Problem description: Reproduce verbatim, from the items below, only the lines running from the line with "call-in-sick p" up to and including the line with "become your".

Extracted data:
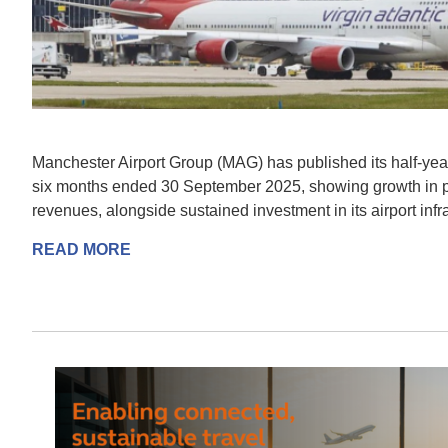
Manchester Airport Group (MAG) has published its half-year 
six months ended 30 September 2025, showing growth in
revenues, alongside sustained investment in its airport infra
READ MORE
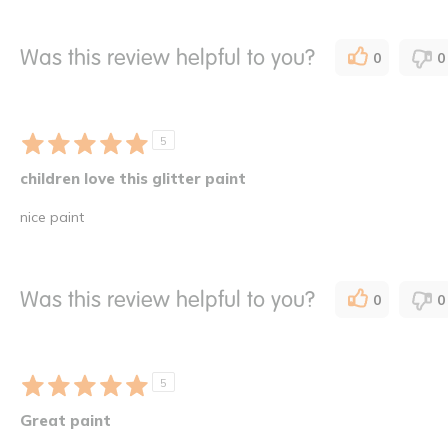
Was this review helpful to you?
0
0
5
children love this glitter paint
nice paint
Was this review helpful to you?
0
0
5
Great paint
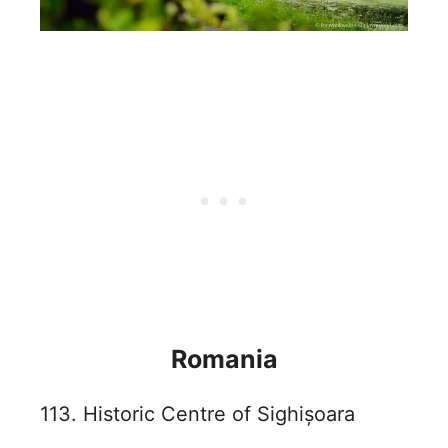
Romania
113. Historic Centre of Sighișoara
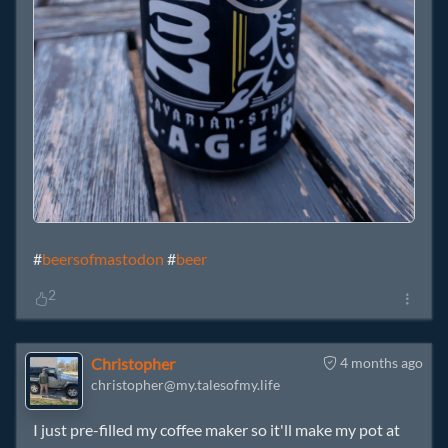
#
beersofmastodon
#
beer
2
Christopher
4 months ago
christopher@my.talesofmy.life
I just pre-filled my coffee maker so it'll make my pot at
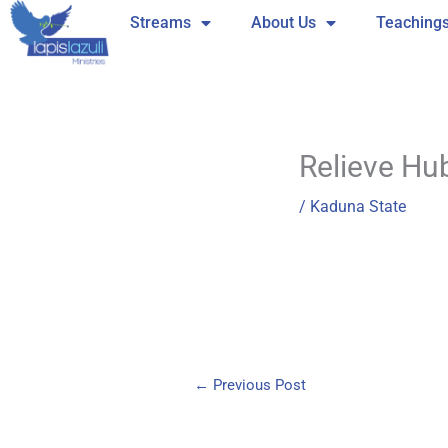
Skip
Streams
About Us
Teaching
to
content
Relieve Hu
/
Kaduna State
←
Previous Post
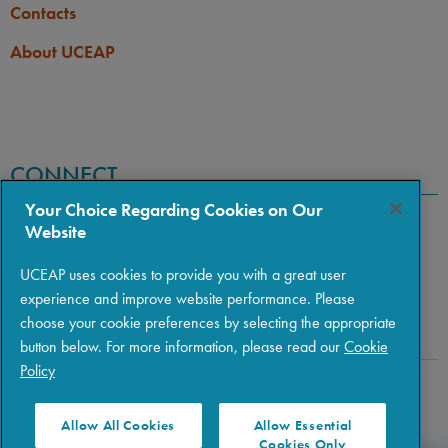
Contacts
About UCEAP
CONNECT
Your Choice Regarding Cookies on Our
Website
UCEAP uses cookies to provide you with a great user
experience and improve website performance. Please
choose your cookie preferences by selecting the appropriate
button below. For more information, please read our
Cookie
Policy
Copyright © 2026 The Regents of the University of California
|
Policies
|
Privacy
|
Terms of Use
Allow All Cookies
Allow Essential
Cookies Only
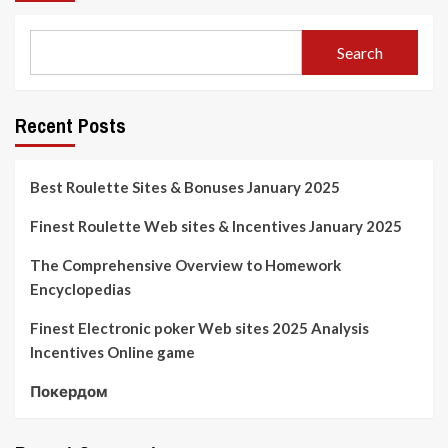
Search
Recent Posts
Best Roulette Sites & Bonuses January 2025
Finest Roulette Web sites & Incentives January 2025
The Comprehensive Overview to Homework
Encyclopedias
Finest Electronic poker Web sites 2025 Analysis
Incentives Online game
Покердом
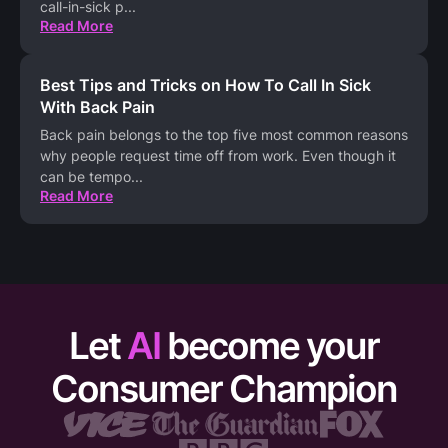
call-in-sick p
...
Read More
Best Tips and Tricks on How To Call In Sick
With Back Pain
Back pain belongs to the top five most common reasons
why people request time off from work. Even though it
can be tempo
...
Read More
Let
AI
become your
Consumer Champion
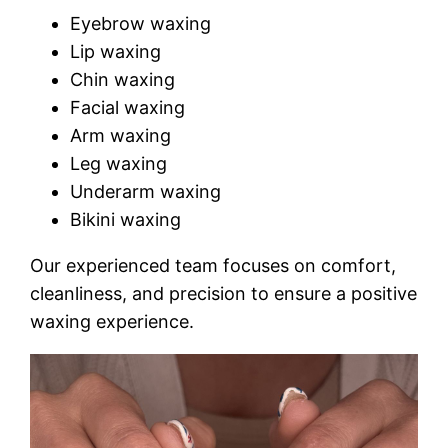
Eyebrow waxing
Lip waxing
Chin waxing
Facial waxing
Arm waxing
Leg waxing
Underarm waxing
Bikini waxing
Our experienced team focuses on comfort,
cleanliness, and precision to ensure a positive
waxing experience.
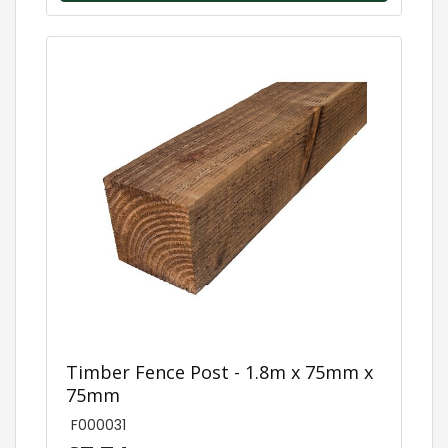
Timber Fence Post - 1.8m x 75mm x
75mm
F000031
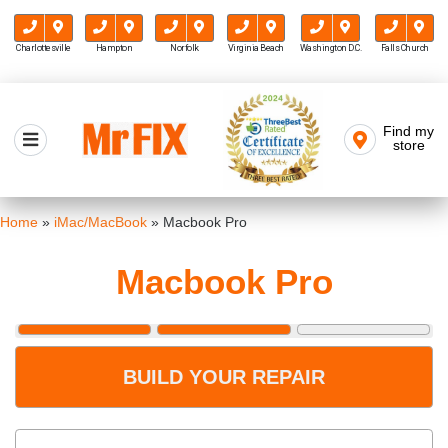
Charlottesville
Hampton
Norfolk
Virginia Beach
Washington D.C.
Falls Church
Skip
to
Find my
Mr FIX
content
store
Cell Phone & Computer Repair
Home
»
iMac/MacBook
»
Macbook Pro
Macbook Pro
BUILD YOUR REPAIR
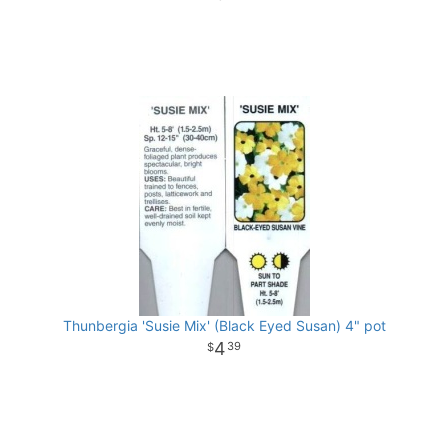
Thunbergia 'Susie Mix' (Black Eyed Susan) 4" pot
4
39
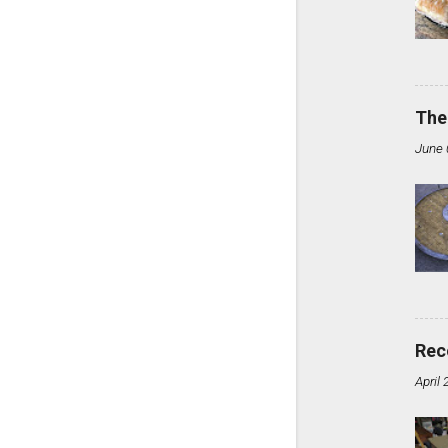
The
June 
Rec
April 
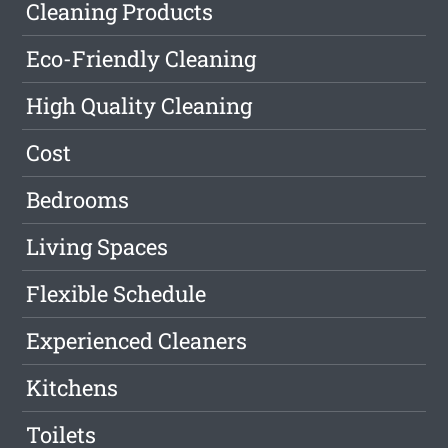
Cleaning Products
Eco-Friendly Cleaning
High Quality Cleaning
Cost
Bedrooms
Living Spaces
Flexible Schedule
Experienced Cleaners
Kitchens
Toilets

Exercise solution:
call-in-sick p
...
Read More
Best Tips and Tricks on How To Call In Sick
With Back Pain
Back pain belongs to the top five most common reasons
why people request time off from work. Even though it
can be tempo
...
Read More
Let
AI
become your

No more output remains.